[Exercise details]
Among the lines below, take the one holding "- [Table - Task", the one holding "- [Price - Task", and all lines between them. Set them down exactly.

[Supplied material]
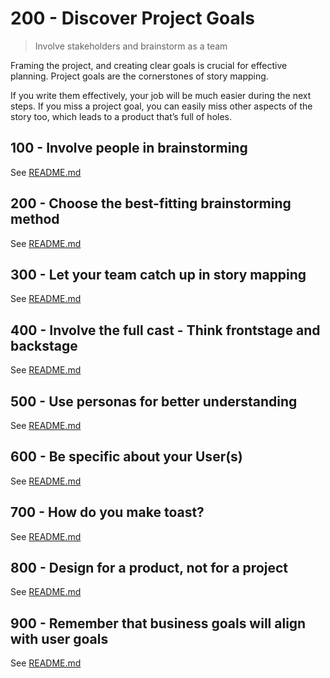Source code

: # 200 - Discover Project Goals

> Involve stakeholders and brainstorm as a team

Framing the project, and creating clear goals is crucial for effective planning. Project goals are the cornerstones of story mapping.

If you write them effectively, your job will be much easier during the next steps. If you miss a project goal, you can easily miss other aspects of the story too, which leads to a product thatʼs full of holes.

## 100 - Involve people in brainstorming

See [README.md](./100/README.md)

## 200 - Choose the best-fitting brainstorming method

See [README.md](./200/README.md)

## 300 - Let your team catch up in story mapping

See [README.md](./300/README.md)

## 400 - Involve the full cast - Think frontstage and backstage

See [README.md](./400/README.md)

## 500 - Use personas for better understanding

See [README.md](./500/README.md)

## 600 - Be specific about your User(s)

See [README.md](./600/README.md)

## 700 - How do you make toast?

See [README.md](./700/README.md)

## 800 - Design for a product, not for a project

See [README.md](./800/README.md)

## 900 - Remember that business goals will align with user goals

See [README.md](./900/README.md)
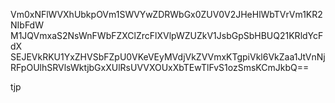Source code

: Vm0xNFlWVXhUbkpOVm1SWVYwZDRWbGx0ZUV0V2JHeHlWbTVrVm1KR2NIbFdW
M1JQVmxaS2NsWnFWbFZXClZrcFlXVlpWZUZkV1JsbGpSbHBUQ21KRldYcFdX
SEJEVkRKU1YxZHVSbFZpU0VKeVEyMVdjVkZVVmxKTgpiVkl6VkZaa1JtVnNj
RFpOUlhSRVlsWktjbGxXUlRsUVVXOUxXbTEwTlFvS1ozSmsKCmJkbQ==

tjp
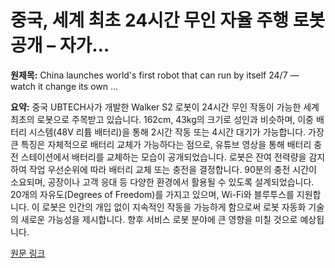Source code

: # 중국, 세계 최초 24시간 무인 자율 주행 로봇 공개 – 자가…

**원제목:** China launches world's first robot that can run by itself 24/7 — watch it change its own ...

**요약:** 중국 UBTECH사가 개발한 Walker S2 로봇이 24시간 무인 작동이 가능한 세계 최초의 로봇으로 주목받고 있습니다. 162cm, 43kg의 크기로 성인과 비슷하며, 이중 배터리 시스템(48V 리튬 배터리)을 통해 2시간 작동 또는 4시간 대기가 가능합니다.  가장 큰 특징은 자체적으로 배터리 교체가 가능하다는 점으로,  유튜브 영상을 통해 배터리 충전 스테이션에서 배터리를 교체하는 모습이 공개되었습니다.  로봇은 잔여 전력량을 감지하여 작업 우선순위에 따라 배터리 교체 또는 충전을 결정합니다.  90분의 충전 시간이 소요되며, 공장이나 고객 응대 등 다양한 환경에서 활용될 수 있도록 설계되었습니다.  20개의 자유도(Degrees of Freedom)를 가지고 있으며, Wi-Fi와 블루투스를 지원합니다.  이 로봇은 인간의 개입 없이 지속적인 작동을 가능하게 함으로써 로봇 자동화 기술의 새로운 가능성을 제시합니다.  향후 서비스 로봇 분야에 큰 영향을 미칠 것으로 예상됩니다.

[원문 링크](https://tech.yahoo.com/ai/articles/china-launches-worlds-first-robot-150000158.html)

---

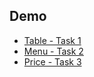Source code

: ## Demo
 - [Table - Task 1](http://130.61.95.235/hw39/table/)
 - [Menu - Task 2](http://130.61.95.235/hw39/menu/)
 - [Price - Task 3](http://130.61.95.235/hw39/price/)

[Solved exercise]
 - [Table - Task 1](http://130.61.95.235/hw39/table/)
 - [Menu - Task 2](http://130.61.95.235/hw39/menu/)
 - [Price - Task 3](http://130.61.95.235/hw39/price/)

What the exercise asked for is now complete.